On his LinkedIn page, Harley says he has served the SDT with pre-action documents due to the failure to hear the case in Manchester. He says he served formal requests for a local hearing under the ‘reasonable adjustments’ provisions of the Equality Act 2010 but the tribunal ‘refused to deal with the application and rejected it outright’.
Harley says he is now seeking a High Court order to overturn the decision, along with damages and costs.
He adds: ‘I have prepared a full defence to the baseless allegations against me but if I am denied the right of appearing because the tribunal is so caught up in its self-importance how can the public hear the truth?
‘All courts are bound by the law, even the SDT; if they wanted to show correct form they would have in my view behaved more openly with a disabled respondent.

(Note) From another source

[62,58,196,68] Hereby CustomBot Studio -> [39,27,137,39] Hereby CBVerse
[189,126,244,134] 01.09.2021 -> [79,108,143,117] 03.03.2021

After all, the costs of holding the hearing in Manchester would be nominal.’
The Gazette understands that the tribunal has not received service of High Court proceedings or proceedings issued in any other court or tribunal in the name of Blacker or Harley.

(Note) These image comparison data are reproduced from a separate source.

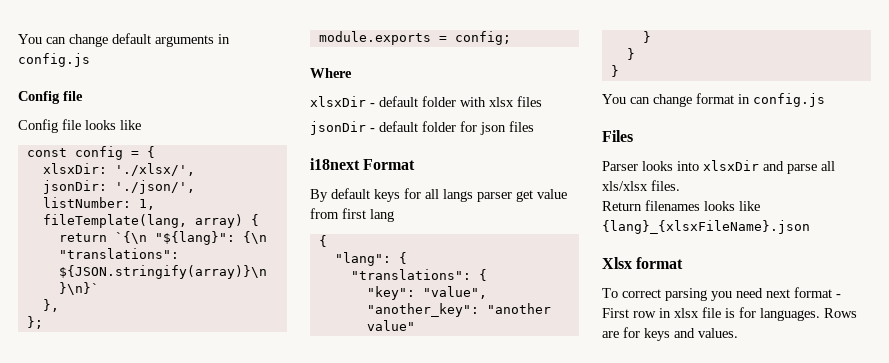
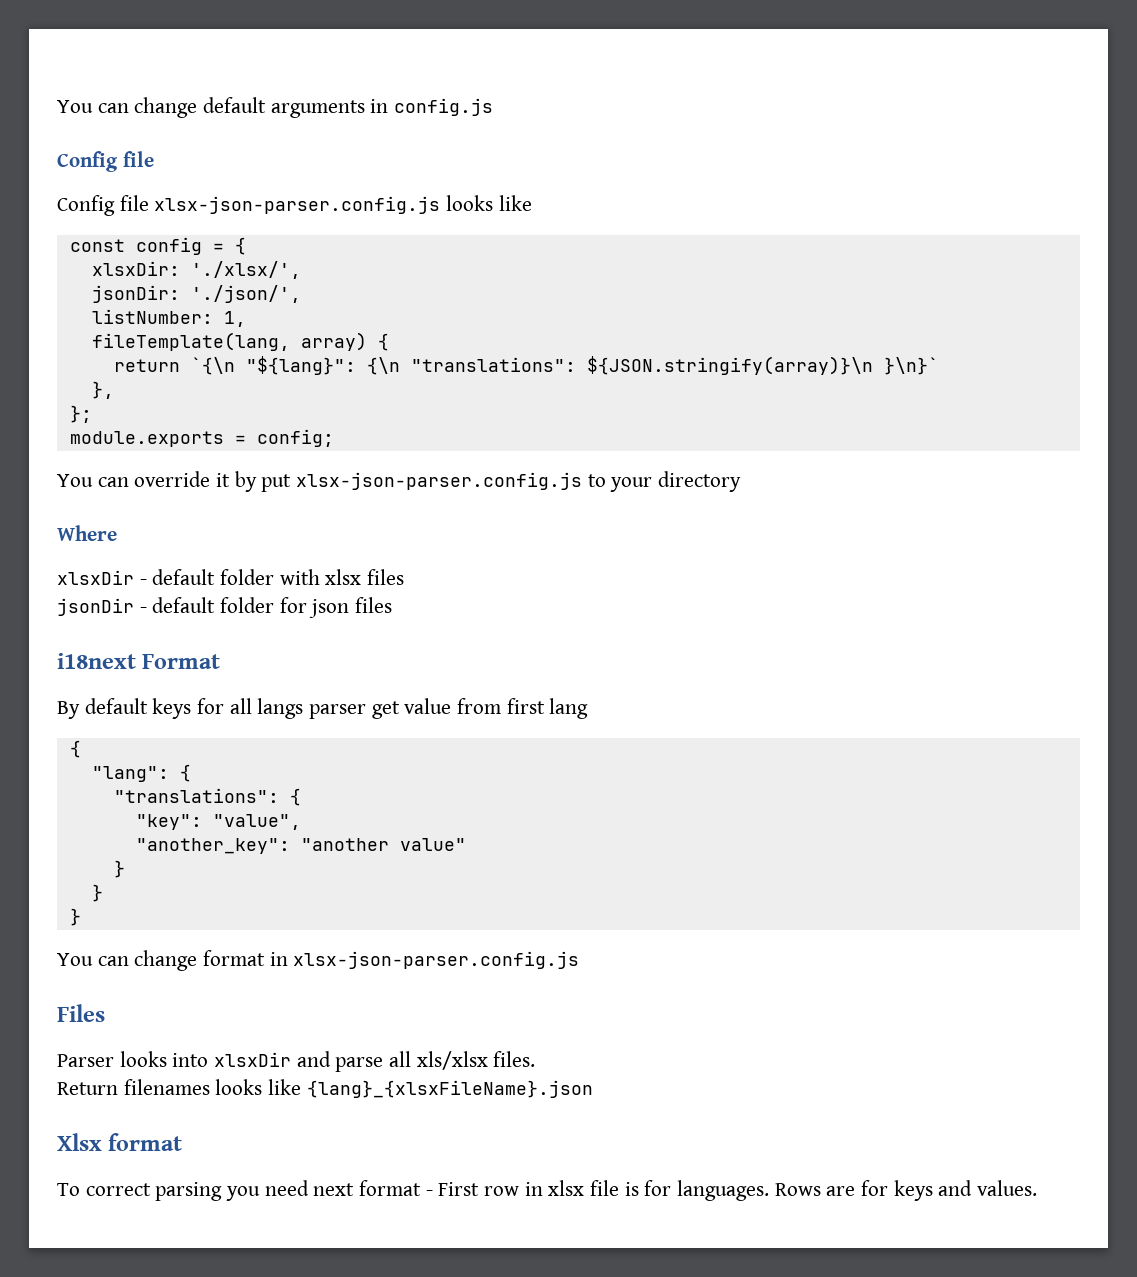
(81, 124) none -> [154,196,441,214] xlsx-json-parser.config.js
(511, 38) none -> [57,471,742,492] // You can override it by put xlsx-json-parser.config.js to your directory
[753,93,825,107] config.js -> [293,951,580,969] xlsx-json-parser.config.js

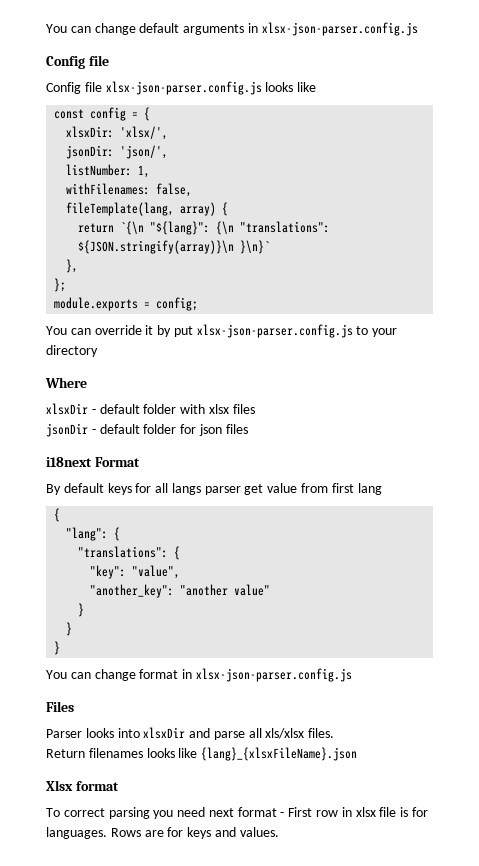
[394,98,494,116] config.js -> [261,22,418,36] xlsx-json-parser.config.js
[190,261,301,279] './xlsx/', -> [120,126,169,140] 'xlsx/',
[190,285,301,303] './json/', -> [120,145,169,159] 'json/',
(246, 319) none -> [66,183,193,197] // withFilenames: false,

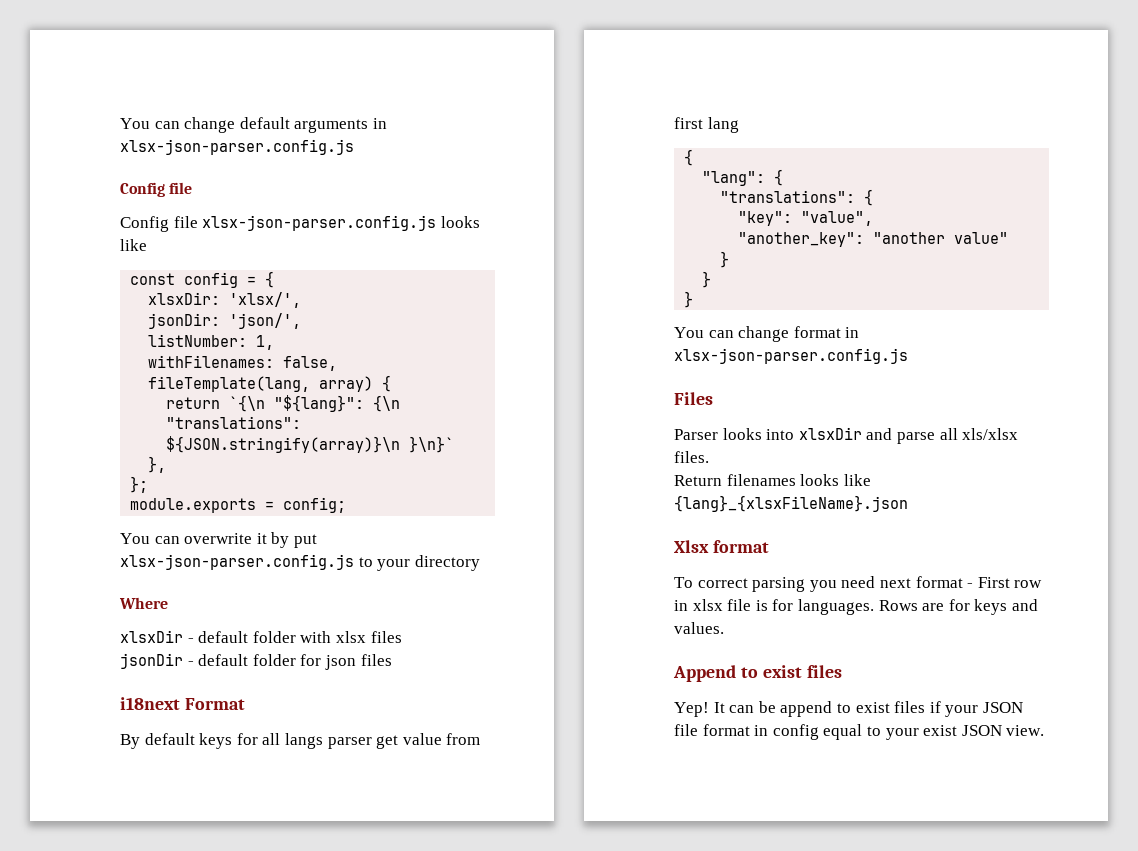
[94,325,142,335] override -> [184,533,253,544] overwrite
(279, 832) none -> [673,665,842,682] [674,701,1023,717] [674,724,1045,740] // Append to exist files // Yep! It can be append to exist files if your JSON file format in config equal to your exist JSON view.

The next case management hearing is due to be held in February in London.
The Solicitors Regulation Authority alleges that while in practice as a solicitor at Lancashire firm Joint Armed Forces Legal Advocacy Service, Blacker failed to maintain properly written-up accounts to show dealings with client money, and failed to maintain accounts to show dealing with office money.

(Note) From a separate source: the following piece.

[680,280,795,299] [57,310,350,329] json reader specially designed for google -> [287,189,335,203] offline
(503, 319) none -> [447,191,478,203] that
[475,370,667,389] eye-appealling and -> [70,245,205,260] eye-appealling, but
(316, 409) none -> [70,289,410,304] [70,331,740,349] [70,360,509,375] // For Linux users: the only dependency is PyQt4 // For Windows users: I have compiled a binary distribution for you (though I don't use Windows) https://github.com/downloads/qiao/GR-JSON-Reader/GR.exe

The SRA also alleges that he failed to obtain an accountant’s report, within six months or at all, for the accounting period including October 2013 during which he held client money.
Three charges related to the years from 2011 to 2014, namely that Blacker made or allowed to be made statements about his academic qualifications which were inaccurate or misleading; made or allowed to be made statements about appointments or accreditations which were inaccurate or misleading; and claimed to be entitled to use titles which were inaccurate or misleading.
The final charges are that he recklessly misled the court while appearing before His Honour Judge Wynn Morgan at Cardiff Crown Court on 28 August 2014, and that he failed to co-operate with the SRA from March to June this year.
All the allegations are subject to an SDT hearing. Blacker has vigorously denied any wrongdoing.
Blacker came to public attention last year when he was reprimanded by a judge for ‘dressing like something out of Harry Potter’. The judge has since been cleared of misconduct by the Judicial Conduct Investigations Office, although Blacker insists his complaint is not closed.